ISLAMABAD, Oct 27: The government on Monday introduced in the National Assembly the Fiscal Responsibility and Debt Limitation Bill 2003 to make it binding on the government to bring down revenue deficit to zero by June 30, 2008, and maintain a revenue surplus thereafter.

Briefing reporters here on Wednesday about the bill, Finance Minister Shaukat Aziz said the economic managers of the country will be made answerable to parliament in case of any deviation from the set targets.

Transparency about public spending and borrowings will be ensured through comprehensive public disclosures, he said.

Under the law, a target has been set to reduce public debt to 60 per cent of GDP by the year 2013 and to keep cutting it by 2.5 per cent in subsequent years. He said the government guarantees to the public-sector entities would not amount to more than two per cent of GDP.

The minister said few countries in the developing world had taken such an initiative to control public expenditure.

He said deviations from the targeted expenditure could only be made in case of unforeseen demands on the finances of the government resulting from either a national security situation or a national calamity as determined by the National Assembly.

However, the finance minister would have to specify the reasons to the assembly for making such a departure.

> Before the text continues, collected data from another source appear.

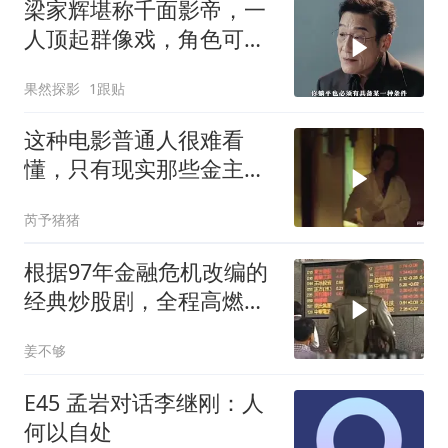
梁家辉堪称千面影帝，一
人顶起群像戏，角色可塑
性超强
果然探影
1跟贴
这种电影普通人很难看
懂，只有现实那些金主看
了谁都懂
芮予猪猪
根据97年金融危机改编的
经典炒股剧，全程高燃毫
无尿点！
姜不够
E45 孟岩对话李继刚：人
何以自处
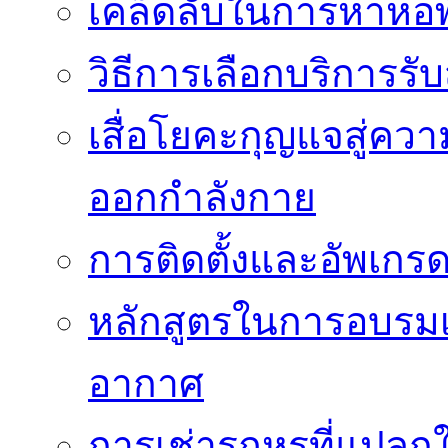
เคล็ดลับในการหาหอพัก
วิธีการเลือกบริการร
เสื่อโยคะกุญแจสู่ค
ออกกำลังกาย
การติดตั้งและอัพเกรด 
หลักสูตรในการอบรมเก
อากาศ
การเช่ารถหรูที่แปลก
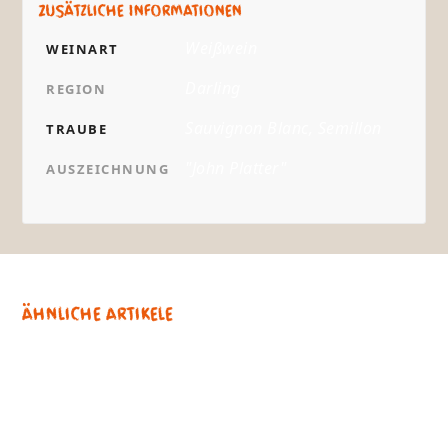
Zusätzliche Informationen
Weißwein
WEINART
Darling
REGION
Sauvignon Blanc, Semillon
TRAUBE
"John Platter"
AUSZEICHNUNG
Ähnliche Artikele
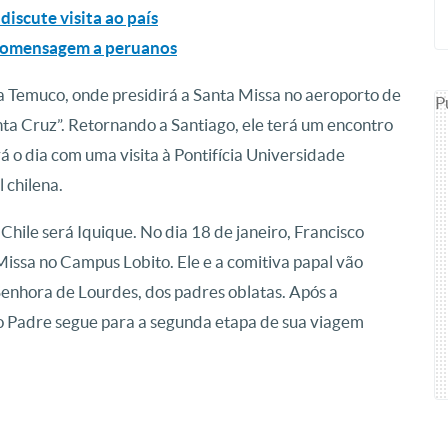
discute visita ao país
deomensagem a peruanos
ra Temuco, onde presidirá a Santa Missa no aeroporto de
P
a Cruz”. Retornando a Santiago, ele terá um encontro
 o dia com uma visita à Pontifícia Universidade
 chilena.
 Chile será Iquique. No dia 18 de janeiro, Francisco
Missa no Campus Lobito. Ele e a comitiva papal vão
Senhora de Lourdes, dos padres oblatas. Após a
to Padre segue para a segunda etapa de sua viagem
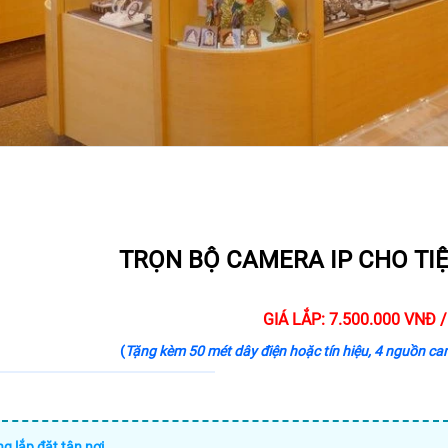
TRỌN BỘ CAMERA IP CHO T
GIÁ LẮP: 7.500.000 VNĐ 
(
Tặng kèm 50 mét dây điện hoặc tín hiệu, 4 nguồn came
ng lắp đặt tận nơi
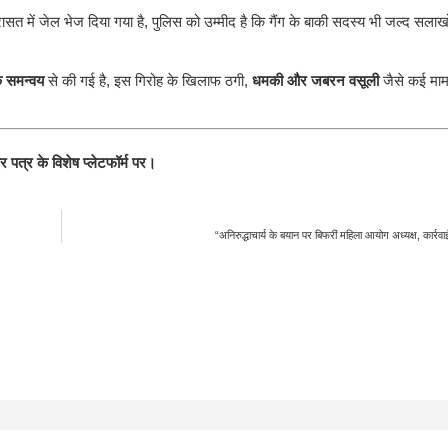
रासत में जेल भेज दिया गया है, पुलिस को उम्मीद है कि गैंग के बाकी सदस्य भी जल्द सलाखो
े समन्वय
से की गई है, इस गिरोह के खिलाफ ठगी,
धमकी और जबरन वसूली
जैसे कई मामले
 पत्र के विशेष प्लेटफॉर्म पर।
“अनिरुद्धाचार्य के बयान पर बिफरीं महिला आयोग अध्यक्ष, कार्रवा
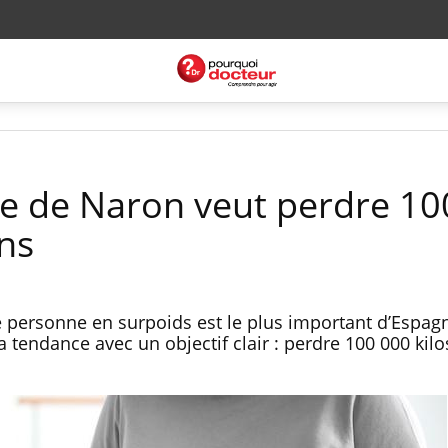
lle de Naron veut perdre 1
ans
e personne en surpoids est le plus important d’Espagne
a tendance avec un objectif clair : perdre 100 000 kil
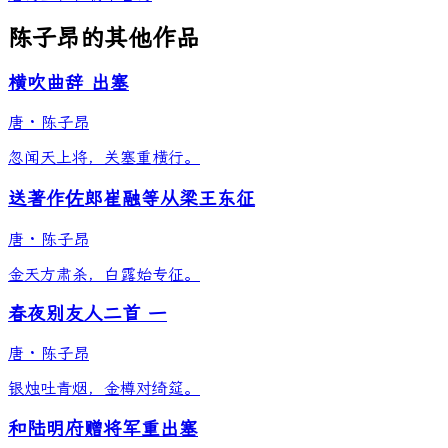
陈子昂的其他作品
横吹曲辞 出塞
唐
·
陈子昂
忽闻天上将，关塞重横行。
送著作佐郎崔融等从梁王东征
唐
·
陈子昂
金天方肃杀，白露始专征。
春夜别友人二首 一
唐
·
陈子昂
银烛吐青烟，金樽对绮筵。
和陆明府赠将军重出塞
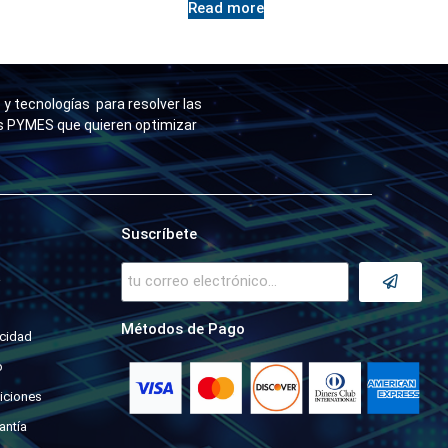
Read more
y tecnologías para resolver las
as PYMES que quieren optimizar
Suscríbete
a
Métodos de Pago
acidad
o
iciones
antía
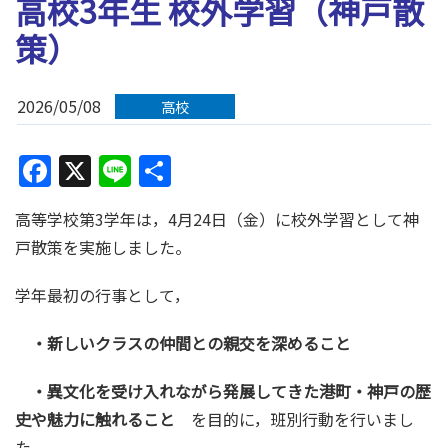
高校3年生 校外学習（神戸散
策）
2026/05/08
高校
Facebook
X
Line
共
有
高等学校第
3
学年は，
4
月
24
日（金）に校外学習として神
戸散策を実施しました。
学年最初の行事として，
・新しいクラスの仲間との親交を深めること
・異文化を受け入れながら発展してきた港町・神戸の歴
史や魅力に触れること
を目的に，班別行動を行いまし
た。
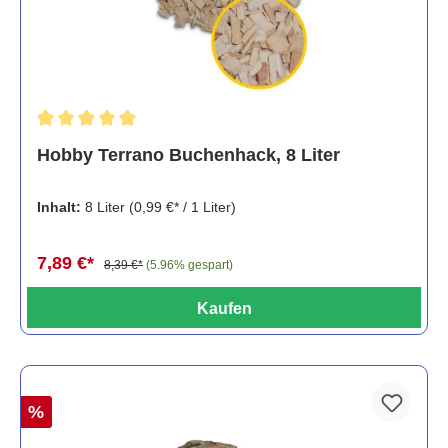
Durchschnittliche Bewertung von 5 von 5 Sternen
Hobby Terrano Buchenhack, 8 Liter
Inhalt:
8 Liter
(0,99 €* / 1 Liter)
7,89 €*
8,39 €*
(5.96% gespart)
Kaufen
%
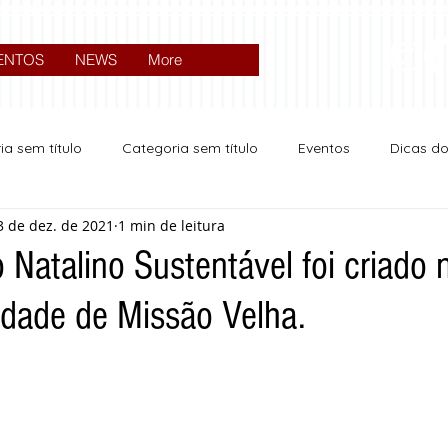
ENTOS
NEWS
More
ia sem título
Categoria sem título
Eventos
Dicas d
3 de dez. de 2021
1 min de leitura
Expocrato 2024
Política
Natalino Sustentável foi criado 
cidade de Missão Velha.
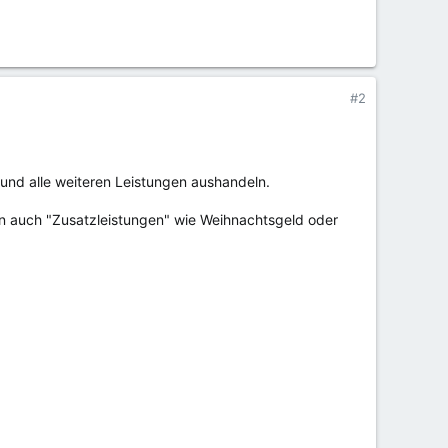
#2
und alle weiteren Leistungen aushandeln.
n auch "Zusatzleistungen" wie Weihnachtsgeld oder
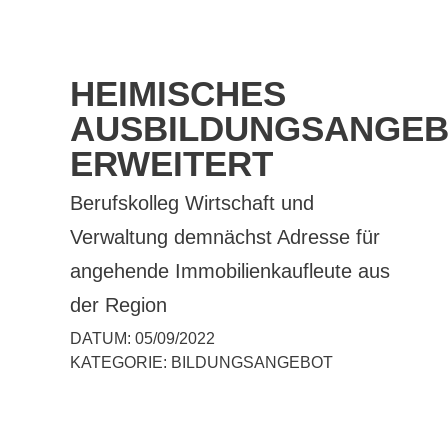
HEIMISCHES
AUSBILDUNGSANGE
ERWEITERT
Berufskolleg Wirtschaft und
Verwaltung demnächst Adresse für
angehende Immobilienkaufleute aus
der Region
DATUM:
05/09/2022
KATEGORIE:
BILDUNGSANGEBOT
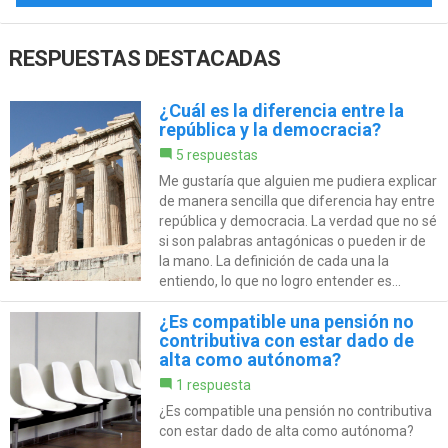
RESPUESTAS DESTACADAS
¿Cuál es la diferencia entre la
república y la democracia?
5 respuestas
Me gustaría que alguien me pudiera explicar
de manera sencilla que diferencia hay entre
república y democracia. La verdad que no sé
si son palabras antagónicas o pueden ir de
la mano. La definición de cada una la
entiendo, lo que no logro entender es...
¿Es compatible una pensión no
contributiva con estar dado de
alta como autónoma?
1 respuesta
¿Es compatible una pensión no contributiva
con estar dado de alta como autónoma?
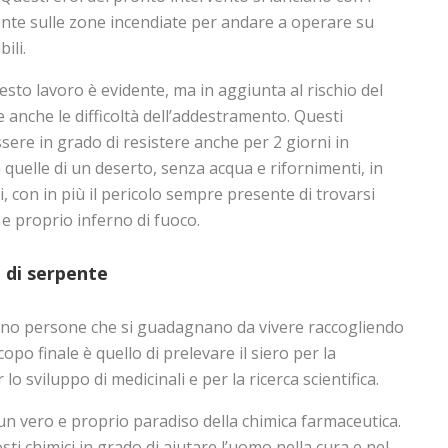
nte sulle zone incendiate per andare a operare su
ili.
questo lavoro è evidente, ma in aggiunta al rischio del
anche le difficoltà dell’addestramento. Questi
sere in grado di resistere anche per 2 giorni in
 quelle di un deserto, senza acqua e rifornimenti, in
, con in più il pericolo sempre presente di trovarsi
 e proprio inferno di fuoco.
o di serpente
tono persone che si guadagnano da vivere raccogliendo
copo finale è quello di prelevare il siero per la
lo sviluppo di medicinali e per la ricerca scientifica.
 un vero e proprio paradiso della chimica farmaceutica.
i chimici in grado di aiutare l’uomo nella cura e nel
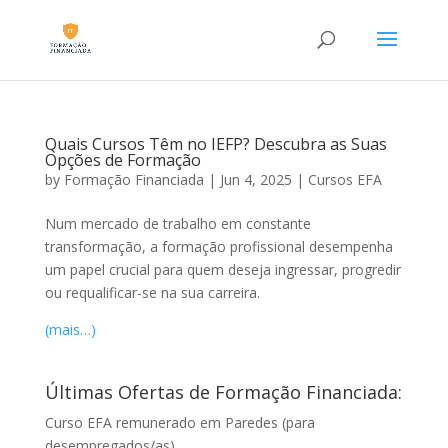
Quais Cursos Têm no IEFP? Descubra as Suas
Opções de Formação
by
Formação Financiada
|
Jun 4, 2025
|
Cursos EFA
Num mercado de trabalho em constante
transformação, a formação profissional desempenha
um papel crucial para quem deseja ingressar, progredir
ou requalificar-se na sua carreira.
(mais…)
Últimas Ofertas de Formação Financiada:
Curso EFA remunerado em Paredes (para
desempregados/as)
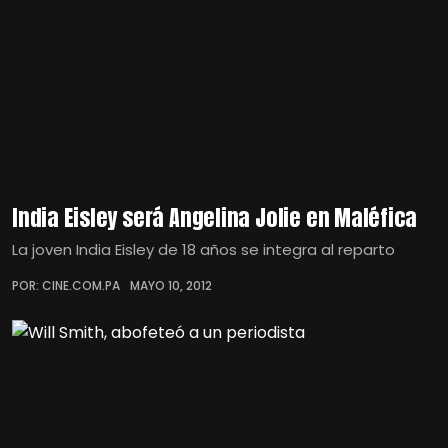
India Eisley será Angelina Jolie en Maléfica
La joven India Eisley de 18 años se integra al reparto
POR: CINE.COM.PA
MAYO 10, 2012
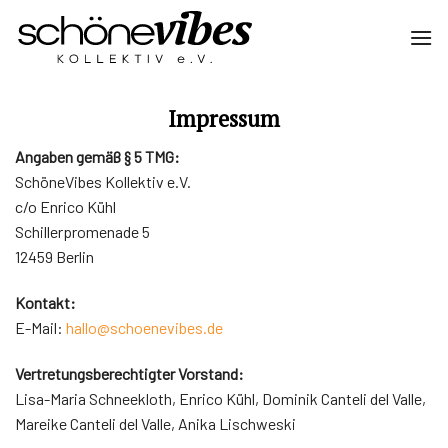
Zum
Inhalt
springen
Impressum
Angaben gemäß § 5 TMG:
SchöneVibes Kollektiv e.V.
c/o Enrico Kühl
Schillerpromenade 5
12459 Berlin
Kontakt:
E-Mail:
hallo@schoenevibes.de
Vertretungsberechtigter Vorstand:
Lisa-Maria Schneekloth, Enrico Kühl, Dominik Canteli del Valle,
Mareike Canteli del Valle, Anika Lischweski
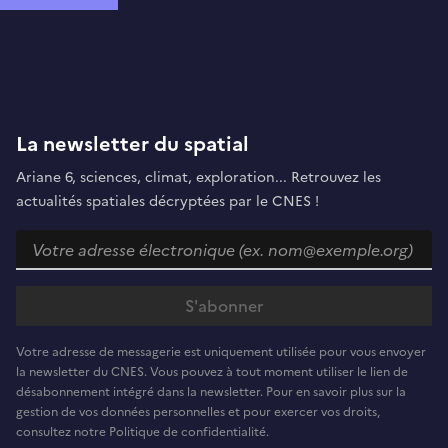
La newsletter du spatial
Ariane 6, sciences, climat, exploration... Retrouvez les
actualités spatiales décryptées par le CNES !
Votre adresse de messagerie est uniquement utilisée pour vous envoyer
la newsletter du CNES. Vous pouvez à tout moment utiliser le lien de
désabonnement intégré dans la newsletter. Pour en savoir plus sur la
gestion de vos données personnelles et pour exercer vos droits,
consultez notre Politique de confidentialité.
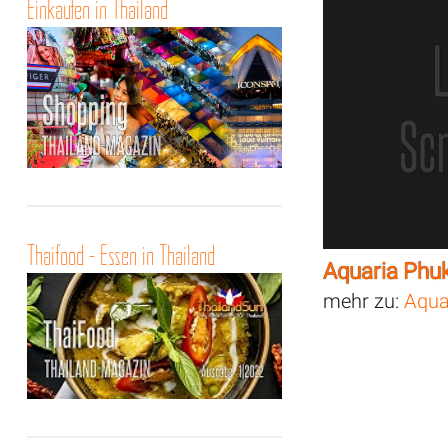
Einkaufen in Thailand
Thaifood - Essen in Thailand
Aquaria Phu
mehr zu:
Aqua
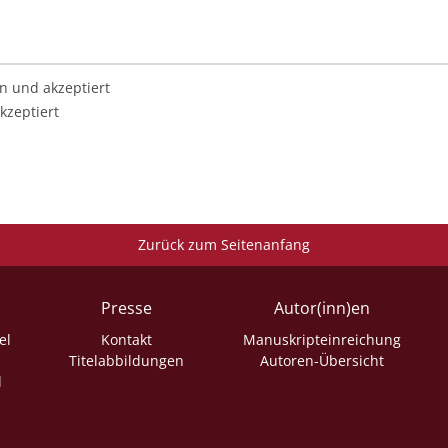
n und akzeptiert
kzeptiert
Zurück zum Seitenanfang
Presse
Autor(inn)en
el
Kontakt
Manuskripteinreichung
Titelabbildungen
Autoren-Übersicht
l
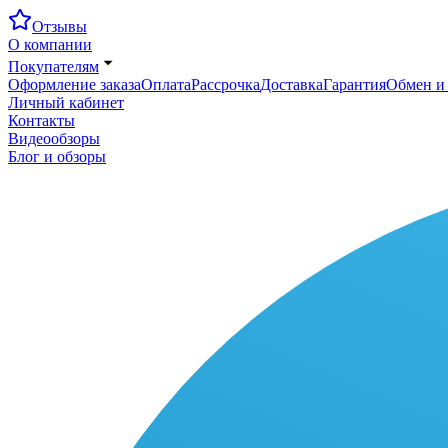
Отзывы
О компании
Покупателям
Оформление заказа
Оплата
Рассрочка
Доставка
Гарантия
Обмен и 
Личный кабинет
Контакты
Видеообзоры
Блог и обзоры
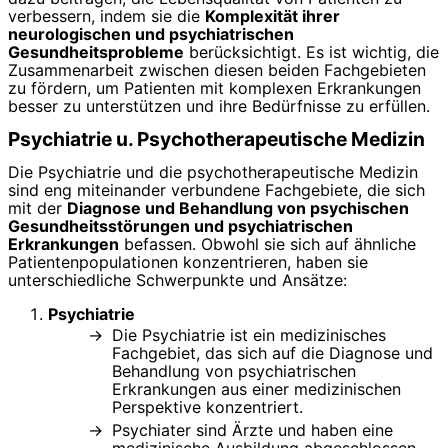
verbessern, indem sie die
Komplexität ihrer
neurologischen und psychiatrischen
Gesundheitsprobleme
berücksichtigt. Es ist wichtig, die
Zusammenarbeit zwischen diesen beiden Fachgebieten
zu fördern, um Patienten mit komplexen Erkrankungen
besser zu unterstützen und ihre Bedürfnisse zu erfüllen.
Psychiatrie u. Psychotherapeutische Medizin
Die Psychiatrie und die psychotherapeutische Medizin
sind eng miteinander verbundene Fachgebiete, die sich
mit der
Diagnose und Behandlung von psychischen
Gesundheitsstörungen und psychiatrischen
Erkrankungen
befassen. Obwohl sie sich auf ähnliche
Patientenpopulationen konzentrieren, haben sie
unterschiedliche Schwerpunkte und Ansätze:
Psychiatrie
Die Psychiatrie ist ein medizinisches
Fachgebiet, das sich auf die Diagnose und
Behandlung von psychiatrischen
Erkrankungen aus einer medizinischen
Perspektive konzentriert.
Psychiater sind Ärzte und haben eine
medizinische Ausbildung abgeschlossen.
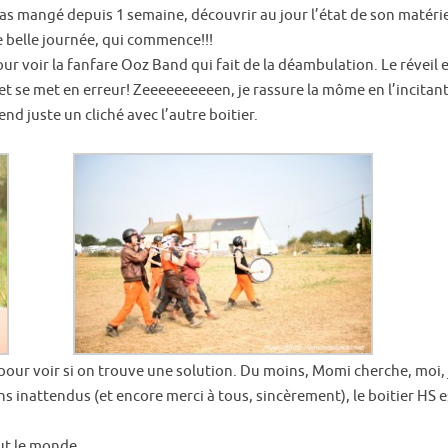
pas mangé depuis 1 semaine, découvrir au jour l’état de son matérie
une belle journée, qui commence!!!
ur voir la fanfare Ooz Band qui fait de la déambulation. Le réveil e
et se met en erreur! Zeeeeeeeeeen, je rassure la môme en l’incitant
d juste un cliché avec l’autre boitier.
 pour voir si on trouve une solution. Du moins, Momi cherche, moi, j
s inattendus (et encore merci à tous, sincèrement), le boitier HS e
out le monde.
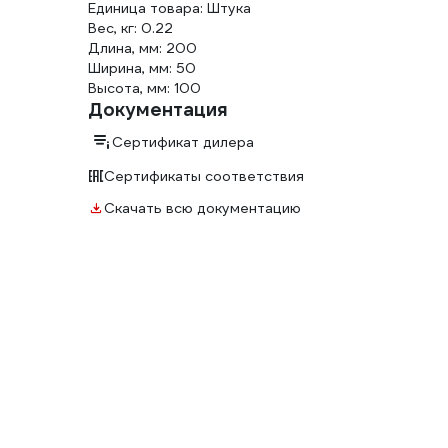
Единица товара: Штука
Вес, кг: 0.22
Длина, мм: 200
Ширина, мм: 50
Высота, мм: 100
Документация
Сертификат дилера
Сертификаты соответствия
Скачать всю документацию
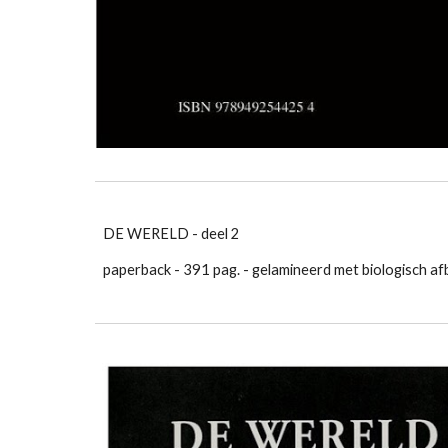
DE WERELD - deel 2
paperback - 391 pag. - gelamineerd met biologisch afb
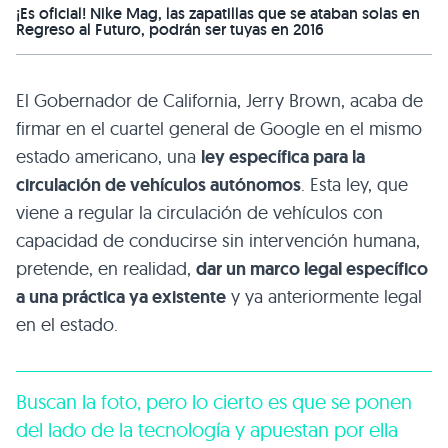
¡Es oficial! Nike Mag, las zapatillas que se ataban solas en
Regreso al Futuro, podrán ser tuyas en 2016
El Gobernador de California, Jerry Brown, acaba de
firmar en el cuartel general de Google en el mismo
estado americano, una
ley específica para la
circulación de vehículos autónomos
. Esta ley, que
viene a regular la circulación de vehículos con
capacidad de conducirse sin intervención humana,
pretende, en realidad,
dar un marco legal específico
a una práctica ya existente
y ya anteriormente legal
en el estado.
Buscan la foto, pero lo cierto es que se ponen
del lado de la tecnología y apuestan por ella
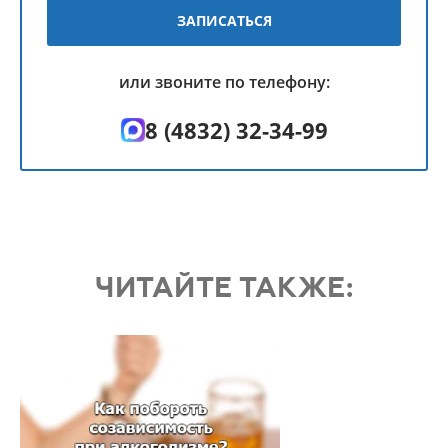
ЗАПИСАТЬСЯ
или звоните по телефону:
8 (4832) 32-34-99
ЧИТАЙТЕ ТАКЖЕ:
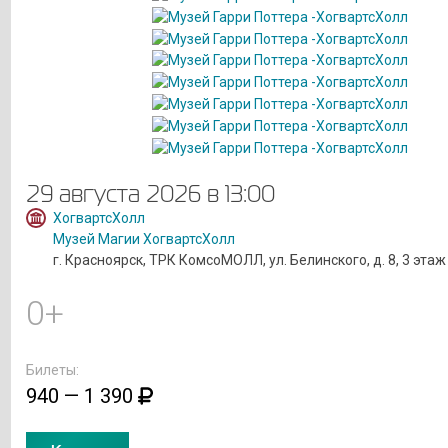
29 августа 2026 в 13:00
ХогвартсХолл
Музей Магии ХогвартсХолл
г. Красноярск, ТРК КомсоМОЛЛ, ул. Белинского, д. 8, 3 этаж
0+
Билеты:
940 — 1 390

The government would be responsible to file three statements every year to the National Assembly, namely, the medium-term budgetary statement along with a three-year rolling target, the fiscal policy statement and the debt policy statement.

In the fiscal policy statement, the government would be required to submit key macro-economic indicators like total expenditure, total revenue, total fiscal deficit, revenue deficit and total public debt.

In the debt policy statement, the government would explain the set targets concerning debt strategy and say if these had been met, and if not, for what reasons.

The government would also submit the analysis of the foreign currency exposure of Pakistan’s external debt along with evaluations of the cost of external and domestic debts.

The government would also be required to inform the National Assembly about any major economic decision which it might have introduced during the year but the minister said there was no definition of the major decision.

Under section 8 of the bill which deals with disclosure of policy decisions, the finance minister would not be bound to disclose information which he felt would prejudice the substantial economic interest of Pakistan, or the security or defence of Pakistan or its international relations. Information which might compromise the federal government in a material way in negotiations, litigation or commercial activity or which may result in material loss of value to the federal government, would also be not disclosed.

Both the minister and secretary of finance would give an undertaking about the authenticity of the information and data provided to parliament.

If the government continuously fails to meet the target of debt to GDP ratio specified for any reason for two years, the government shall take all necessary measures including the curtailment of the sums authorized to be paid and applied from and out of the federal consolidated fund to return to the debt reduction path by the end of the next two fiscal years.

He said the government would be required to establish a debt policy coordination office comprising two non-government members and a director general who would work directly under the finance minister.

Asked as to why the provision relating to cut in the salaries of related officials in case of non-compliance with the set targets had been eliminated from the bill, the minister said that loss to the national interest or objectives could not be protected through salary cuts. He, however, said that no other punishment had been envisaged in the law which could be improved in the days ahead.